Location systems, well known in the art, have reached a level of sophistication where accurate location coverage in buildings and other confined areas is becoming practical. Spread-spectrum and ultra-wide-band (“UWB”) technologies have offered dramatic improvements in timing accuracy, distributed systems have emerged to address coverage issues, and feasible implementations of portable inertial navigation systems (“PINS”) are emerging that can address short-term stability and coverage holes.
Use cases for in-building location systems are generally envisioned in conjunction with a pre-installed infrastructure for the location system, as well as detailed building plans allowing location information to be correlated with the layout of the building or vicinity of the incident. However, there are a number of real-world cases where this information is unavailable. Firefighters, police, and military personnel, for example, are often required to operate in environments that are uncharacterized at first contact.
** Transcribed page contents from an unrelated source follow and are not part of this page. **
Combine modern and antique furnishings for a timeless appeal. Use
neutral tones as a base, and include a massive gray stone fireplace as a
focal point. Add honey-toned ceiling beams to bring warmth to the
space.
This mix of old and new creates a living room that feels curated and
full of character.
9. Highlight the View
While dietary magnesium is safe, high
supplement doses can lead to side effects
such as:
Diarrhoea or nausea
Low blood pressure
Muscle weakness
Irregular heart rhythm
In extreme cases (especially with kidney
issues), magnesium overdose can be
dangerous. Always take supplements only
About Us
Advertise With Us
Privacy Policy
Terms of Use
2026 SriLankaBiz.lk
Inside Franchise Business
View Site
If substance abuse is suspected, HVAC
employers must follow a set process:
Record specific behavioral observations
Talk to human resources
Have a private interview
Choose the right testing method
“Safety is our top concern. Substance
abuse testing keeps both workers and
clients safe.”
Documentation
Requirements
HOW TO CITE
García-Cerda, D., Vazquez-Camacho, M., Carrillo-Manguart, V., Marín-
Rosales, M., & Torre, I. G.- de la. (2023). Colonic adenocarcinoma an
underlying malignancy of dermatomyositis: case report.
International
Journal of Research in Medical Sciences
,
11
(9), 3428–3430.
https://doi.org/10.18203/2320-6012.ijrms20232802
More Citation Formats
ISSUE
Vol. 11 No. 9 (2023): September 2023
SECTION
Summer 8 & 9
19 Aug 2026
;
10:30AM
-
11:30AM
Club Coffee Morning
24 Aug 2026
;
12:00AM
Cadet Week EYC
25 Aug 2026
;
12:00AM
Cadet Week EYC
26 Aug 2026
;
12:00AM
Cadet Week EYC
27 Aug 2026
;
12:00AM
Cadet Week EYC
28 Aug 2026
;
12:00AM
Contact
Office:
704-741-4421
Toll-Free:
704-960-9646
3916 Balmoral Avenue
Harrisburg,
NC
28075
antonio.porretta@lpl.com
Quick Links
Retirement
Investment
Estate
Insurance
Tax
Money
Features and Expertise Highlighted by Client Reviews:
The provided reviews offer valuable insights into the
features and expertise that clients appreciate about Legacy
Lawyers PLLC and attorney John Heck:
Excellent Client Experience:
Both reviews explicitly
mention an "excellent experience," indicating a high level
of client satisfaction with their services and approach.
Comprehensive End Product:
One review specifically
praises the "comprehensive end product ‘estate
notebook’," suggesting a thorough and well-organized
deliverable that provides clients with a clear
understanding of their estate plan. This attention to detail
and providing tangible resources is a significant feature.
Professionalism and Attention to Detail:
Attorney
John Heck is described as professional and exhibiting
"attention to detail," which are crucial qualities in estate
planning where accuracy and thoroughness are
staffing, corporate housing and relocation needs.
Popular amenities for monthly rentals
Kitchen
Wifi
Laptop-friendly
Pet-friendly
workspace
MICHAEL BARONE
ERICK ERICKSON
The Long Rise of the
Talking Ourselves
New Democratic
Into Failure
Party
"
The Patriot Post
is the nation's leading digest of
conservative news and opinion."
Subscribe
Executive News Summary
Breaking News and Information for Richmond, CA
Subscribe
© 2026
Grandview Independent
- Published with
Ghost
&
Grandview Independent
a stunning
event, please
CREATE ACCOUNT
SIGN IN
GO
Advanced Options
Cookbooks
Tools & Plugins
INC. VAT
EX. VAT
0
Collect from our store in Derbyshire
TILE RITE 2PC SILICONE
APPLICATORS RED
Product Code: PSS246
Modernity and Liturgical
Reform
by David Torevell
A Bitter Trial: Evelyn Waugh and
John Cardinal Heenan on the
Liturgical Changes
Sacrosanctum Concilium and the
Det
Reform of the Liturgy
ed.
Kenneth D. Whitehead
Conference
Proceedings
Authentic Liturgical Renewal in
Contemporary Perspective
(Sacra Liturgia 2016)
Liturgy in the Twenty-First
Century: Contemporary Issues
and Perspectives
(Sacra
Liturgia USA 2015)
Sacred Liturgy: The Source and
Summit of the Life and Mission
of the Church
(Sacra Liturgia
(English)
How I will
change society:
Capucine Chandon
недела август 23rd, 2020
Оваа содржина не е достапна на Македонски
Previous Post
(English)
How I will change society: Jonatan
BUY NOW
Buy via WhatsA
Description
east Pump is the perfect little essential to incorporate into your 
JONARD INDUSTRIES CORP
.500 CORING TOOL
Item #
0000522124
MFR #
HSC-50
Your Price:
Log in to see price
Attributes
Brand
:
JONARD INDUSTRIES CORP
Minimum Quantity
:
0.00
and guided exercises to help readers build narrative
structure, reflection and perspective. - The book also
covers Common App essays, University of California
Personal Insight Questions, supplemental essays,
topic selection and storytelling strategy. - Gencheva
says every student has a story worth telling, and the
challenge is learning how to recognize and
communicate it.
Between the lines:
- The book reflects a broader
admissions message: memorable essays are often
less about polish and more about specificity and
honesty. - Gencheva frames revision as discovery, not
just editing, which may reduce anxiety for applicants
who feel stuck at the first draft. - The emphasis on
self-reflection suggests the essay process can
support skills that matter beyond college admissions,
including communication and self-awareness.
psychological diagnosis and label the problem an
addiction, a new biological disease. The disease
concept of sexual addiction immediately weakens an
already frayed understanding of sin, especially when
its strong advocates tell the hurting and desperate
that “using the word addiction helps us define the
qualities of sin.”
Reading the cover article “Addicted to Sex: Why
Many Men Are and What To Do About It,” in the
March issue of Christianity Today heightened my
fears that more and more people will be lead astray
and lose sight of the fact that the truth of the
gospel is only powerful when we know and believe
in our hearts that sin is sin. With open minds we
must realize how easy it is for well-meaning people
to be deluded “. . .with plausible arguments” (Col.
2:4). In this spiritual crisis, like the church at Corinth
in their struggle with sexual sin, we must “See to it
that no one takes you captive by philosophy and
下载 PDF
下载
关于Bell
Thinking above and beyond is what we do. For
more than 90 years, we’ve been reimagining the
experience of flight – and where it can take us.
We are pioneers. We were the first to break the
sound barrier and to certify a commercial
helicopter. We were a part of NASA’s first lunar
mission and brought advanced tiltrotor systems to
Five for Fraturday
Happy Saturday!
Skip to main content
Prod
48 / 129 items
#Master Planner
Databases containing building floor plans are being built up in some urban areas, but floor plans can change frequently, and many incidents occur in older and abandoned structures for which this data is unavailable. Military operations on foreign soil will often require operation in environments for which such data are unknown or intentionally withheld by an adversary.
This issue particularly affects emergency operations, such as firefighting, since lack of power, dense smoke, and other conditions can reduce visibility to inches. Characterization of the development of an incident, identification of risks such as hazardous materials, prediction of flashover and backdraft conditions, rescue operations, and planning of escape routes are all requirements that would benefit greatly from knowledge of the topology and state of the vicinity of an incident. The a priori collection of topological information, such as floor plans, is often impractical; the a priori collection of situational information, such as blocked or impassable routes, structural damage, environmental temperatures, adversary presence, presence of hazardous materials or deployment of chemical or biological weapons, is by definition impossible.
Thus, there exists a need for a method of dynamically constructing an electronic rendering of a given area that will allow a user to determine their location relative to objects or other users in the given area, as well as characteristics/attributes of the given area.